Even playing for a half hour, I got much better. Not at animals, though.

Apples and Oranges are (Relatively) Easy to Compare

I don’t like stack ranking because it’s hard to compare people into a rank ordering.

One of the most surprising things I learned in math was that complex numbers had no natural ordering. Meaning, less-than and greater-than are not defined for complex numbers. It makes sense when you think of it for a minute. The same applies to other multi-dimensional things like matrices and vectors.

So, why do we think we can rank order people? I’m specifically talking about companies that do this for their employees, but it comes up in other contexts (e.g. class rank).
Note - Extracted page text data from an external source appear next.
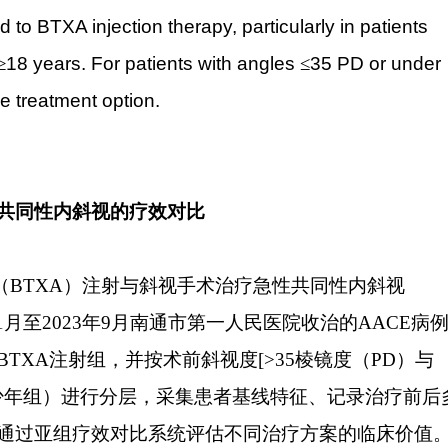
to BTXA injection therapy, particularly in patients
≥
18 years. For patients with angles
≤
35 PD or under
e treatment option.
共同性内斜视的疗效对比
（
BTXA
）注射与斜视手术治疗急性共同性内斜视
1
月至
2023
年
9
月南通市第一人民医院收治的
AACE
病
BTXA
注射组，并按术前斜视度
[>35
棱镜度（
PD
）与
少年组）进行分层，采集患者基线特征、记录治疗前后
通过亚组疗效对比系统评估不同治疗方案的临床价值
People are hard to compare, but when we say that it’s like comparing apples and oranges, I disagree. Apples and oranges are both fruit, they both have around the same number of calories, they are about the same size, shape, and cost. They are easy to turn into snackable pieces (slices or segments). Even for me personally, I like them both about the same. On a lot of dimensions, they are about the same. When that’s true, the comparison might turn into just a single dimension where they vary more—maybe only in specific situations.

For me, the main way they are different is in how they travel. Eating an orange is more of a mess and harder to deal with outside of my kitchen. I’m much more likely to grab an apple to throw in my hiking bag or take to the beach. Another way is in recipes. I know a lot more apple desserts than orange ones. It stands up to baking better.

But, how about apples and raisins, or apples and candy, or apples and tempeh, or apples and bicycles. Those are harder to compare because they vary on more dimensions. In the bicycle case, they don’t even share dimensions except generic ones—they are both objects that have size and weight.

Getting back to stack ranking (which I still don’t like). Inside of a team it makes no sense to me. You would have a mix of levels and experience. That mix makes the team valuable, and arbitrarily favoring a dimension hurts the mix.

Like comparing apples and oranges (which is easy), it would work better if you could remove dimensions and only compare one or two. So, for example: compare just your backend senior developers with each other on just system design skill. You could reduce the set to just those with two years at this level. This might be useful when considering a promotion. In this situation, you might value mentoring and consensus building skills more than in-depth knowledge of TypeScript. So, it’s situational (like which fruit to use for a pie) and has reduced dimensions. Another advantage is that you don’t need a full ordering to complete the task.